Subía ensimismado las escaleras del museo cuando pisó un campo minado de pelusas. “¡Uy, perdone!”, dijo a la limpiadora, que seguía con la mirada fija el azote de la escoba en el rellano. “Usted no tiene que pedirme perdón. Tendrían que hacerlo quienes me pagan a cuatro euros la hora”. Baño de realismo antes de ver a los impresionistas y con una sensación surrealista por lo escuchado en la sede de una fundación financiera que dice preocuparse por la gente.
Ahí estaba, flotando entre el polvo, la respuesta a quienes buscan en la posverdad las causas de tanto sinsentido. Una posverdad cíclica que, con menos sofisticaciones, lleva en la base de los conflictos desde siempre: la explotación del prójimo hasta la desesperación.
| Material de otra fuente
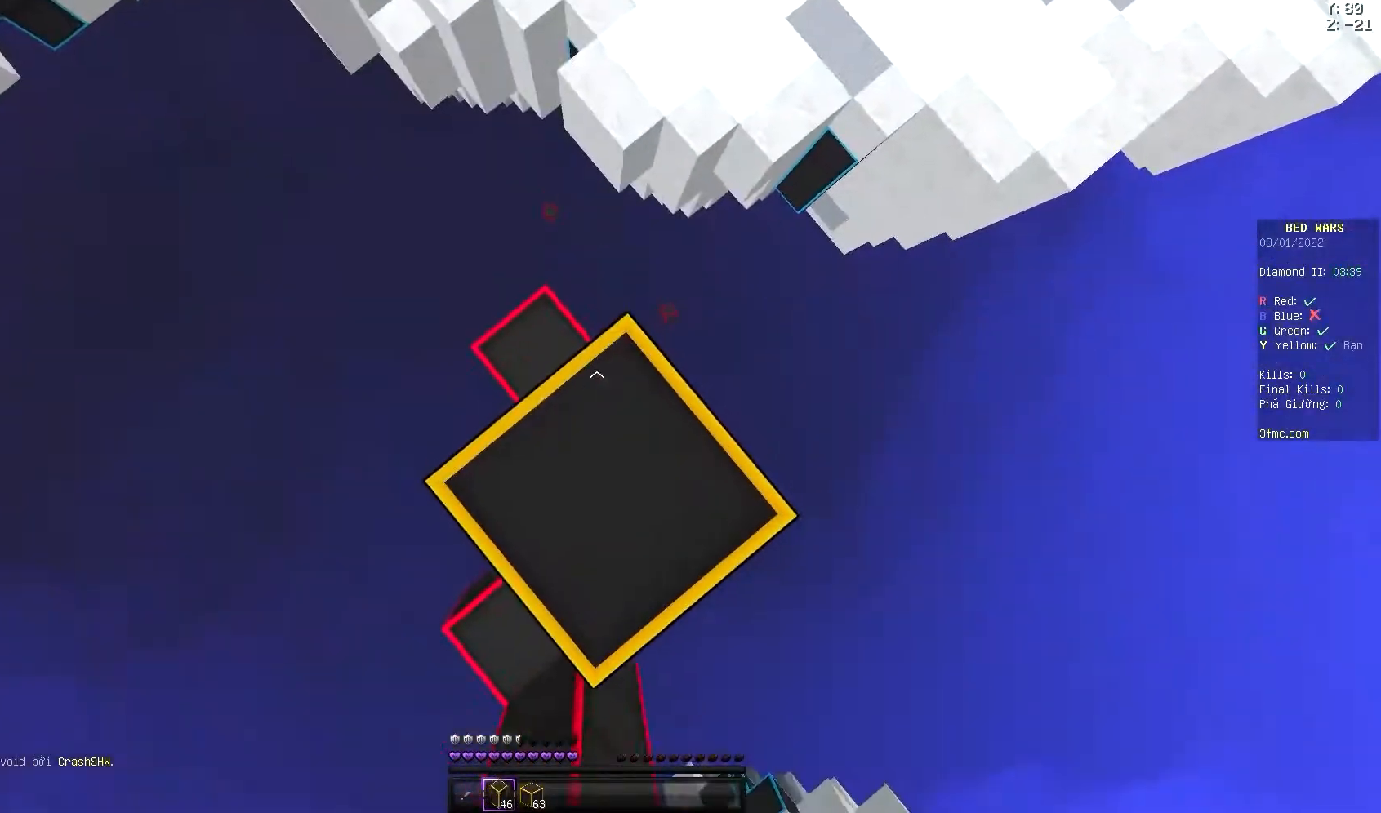
{"keys": ["s"], "mouse": [], "events": [[33, "space", "up"], [133, "mouse_right", "up"], [167, "mouse_right", "down"], [233, "mouse_right", "up"], [233, "space", "down"], [300, "mouse_right", "down"], [367, "mouse_right", "up"], [400, "mouse_right", "down"], [433, "mouse_right", "up"], [433, "space", "up"]]}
¿Formaba parte esa mujer de alguna rama de las Kellys, ese movimiento de limpiadoras de hoteles que se han unido para denunciar sus degradantes condiciones laborales en un sector –el turístico– que no ha dejado de crecer? Difícil hacerles creer a todas ellas, y a varios millones de compatriotas, en la regeneración política, social y económica con 600 euros al mes, menos que el salario mínimo que se acaba de pactar como si fuera el logro del siglo.
Complicado hacerles ver que son carne de un populismo multicolor cuando no se tiene asegurada la subsistencia ni la de esos hijos criados con tanto esfuerzo y que han tenido que emigrar o volver a casa, a pesar de un par de títulos universitarios. Como a ese votante blanco y cabreado de Estados Unidos, Gran Bretaña o Austria, les valen de muy poco los discursos de un futuro mejor cuando el presente sigue muy cuesta arriba.
El desprecio al que este sistema “terrorista”, como lo definió el papa Francisco, los somete a todos ellos está transformando el mundo. Pero estas personas ya estaban fuera de él. Y la Iglesia, como pide el Papa, tiene que ayudarlas a volver a un mundo mejor.